Fantastycznie przypomniałeś się olsztyńskiej publiczności po rocznej przerwie na grę w Stali Mielec. Wyszedłeś w pierwszym składzie i strzeliłeś bramkę otwierająca wynik.
- Bardzo się cieszę. Oczywiście najważniejsze jest to, że w końcu zdobywamy trzy punkty i to chyba w niezłym stylu. Po tych pierwszych dwóch spotkaniach byliśmy w delikatnym dołku, ale trener cały czas powtarzał, żebyśmy pracowali i wierzyli w to, że karta w końcu się odwróci. Odwróciła się. Oczywiście cieszę się również z tego, że, w tak naprawdę moim pierwszym meczu w sezonie i to jeszcze u siebie, strzeliłem bramkę i czekam na kolejne.
Artur Siemaszko miał kilka minut wcześniej podobną sytuację, strzelał po krótkim rogu i nie udało mu się trafić. Specjalnie strzelałeś po długim rogu, licząc, że tym razem wejdzie?
- (śmiech) Piłka nożna jest dlatego tak pięknym sportem, że nie każdy strzał zamienia się na bramkę. Byłoby to nudne. Artur uderzył i piłka nie wpadła, ja zaraz uderzyłem i wylądowała w sieci.
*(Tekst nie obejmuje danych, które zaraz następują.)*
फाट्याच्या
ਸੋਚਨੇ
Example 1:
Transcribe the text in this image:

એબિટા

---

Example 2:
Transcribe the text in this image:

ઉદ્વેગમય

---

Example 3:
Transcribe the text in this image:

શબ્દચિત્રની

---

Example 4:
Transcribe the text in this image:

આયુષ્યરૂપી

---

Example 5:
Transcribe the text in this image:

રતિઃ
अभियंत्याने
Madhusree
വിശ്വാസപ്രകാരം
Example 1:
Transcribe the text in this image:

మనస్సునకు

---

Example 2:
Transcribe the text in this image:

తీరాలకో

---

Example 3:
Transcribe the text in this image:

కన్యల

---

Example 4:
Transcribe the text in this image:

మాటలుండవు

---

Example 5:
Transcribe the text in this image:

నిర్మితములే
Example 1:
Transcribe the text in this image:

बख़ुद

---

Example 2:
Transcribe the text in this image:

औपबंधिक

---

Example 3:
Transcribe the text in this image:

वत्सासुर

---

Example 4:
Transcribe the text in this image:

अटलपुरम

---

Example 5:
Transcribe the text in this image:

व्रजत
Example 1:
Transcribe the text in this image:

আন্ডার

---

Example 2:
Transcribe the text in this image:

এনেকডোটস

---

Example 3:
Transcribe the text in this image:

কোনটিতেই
Staram się na treningach ćwiczyć te uderzenia po długim rogu. Wpadło i możemy się z tego cieszyć.
Przed tym meczem ciążyło na was chyba duże ciśnienie? Nie ma co ukrywać, dwa pierwsze spotkania zagraliście w fatalnym stylu.
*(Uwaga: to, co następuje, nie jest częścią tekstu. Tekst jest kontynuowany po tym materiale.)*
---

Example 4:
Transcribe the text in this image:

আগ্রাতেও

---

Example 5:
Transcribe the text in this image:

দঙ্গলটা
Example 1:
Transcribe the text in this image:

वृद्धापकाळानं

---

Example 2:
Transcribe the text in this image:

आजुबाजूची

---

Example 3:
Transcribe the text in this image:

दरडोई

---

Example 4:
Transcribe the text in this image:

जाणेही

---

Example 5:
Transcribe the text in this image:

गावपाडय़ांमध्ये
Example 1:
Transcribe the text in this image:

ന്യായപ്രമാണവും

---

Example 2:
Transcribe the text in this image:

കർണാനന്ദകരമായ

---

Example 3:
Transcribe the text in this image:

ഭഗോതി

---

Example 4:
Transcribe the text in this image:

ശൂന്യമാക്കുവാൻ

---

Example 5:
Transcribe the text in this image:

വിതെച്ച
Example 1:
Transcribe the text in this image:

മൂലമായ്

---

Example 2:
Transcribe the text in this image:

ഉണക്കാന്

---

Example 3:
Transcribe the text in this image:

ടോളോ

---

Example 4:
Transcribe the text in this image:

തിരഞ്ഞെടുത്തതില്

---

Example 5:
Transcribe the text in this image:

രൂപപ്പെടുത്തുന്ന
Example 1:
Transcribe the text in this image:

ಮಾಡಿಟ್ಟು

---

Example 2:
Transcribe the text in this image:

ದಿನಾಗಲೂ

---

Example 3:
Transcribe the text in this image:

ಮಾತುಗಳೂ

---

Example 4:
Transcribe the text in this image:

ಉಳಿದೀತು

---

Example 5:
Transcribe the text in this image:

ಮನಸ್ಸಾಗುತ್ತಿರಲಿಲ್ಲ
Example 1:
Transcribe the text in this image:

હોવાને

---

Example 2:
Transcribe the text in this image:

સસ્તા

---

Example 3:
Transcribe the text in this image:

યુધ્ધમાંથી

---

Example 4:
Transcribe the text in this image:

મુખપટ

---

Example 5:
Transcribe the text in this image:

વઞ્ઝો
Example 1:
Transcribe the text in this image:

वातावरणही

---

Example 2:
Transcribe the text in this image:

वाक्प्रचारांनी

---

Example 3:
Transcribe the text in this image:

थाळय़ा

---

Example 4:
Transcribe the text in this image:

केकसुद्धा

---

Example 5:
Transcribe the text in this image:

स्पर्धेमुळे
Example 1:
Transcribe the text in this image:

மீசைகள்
- Tak, trzeba to przyznać, że w fatalnym. Przede wszystkim trzeba było odblokować głowy. Trener w tym tygodniu specjalnie zrobił takie sesje treningowe żeby nas jeszcze bardziej zintegrować, żebyśmy trochę zapomnieli o tych pierwszych meczach. Wyciągnęliśmy z nich wnioski, przede wszystkim z tego, że traciliśmy głupie bramki ze stałych fragmentów gry, a to najbardziej nas bolało. W pierwszym meczu dwie, w drugim jedną. To są najgłupsze bramki. Staraliśmy się wyzbyć tego w meczu z Podbeskidziem. Dostaliśmy troszkę przypadkowa bramkę, ale nic, teraz nami mecz z Ruchem Chorzów i jedziemy tam zdobyć trzy punkty.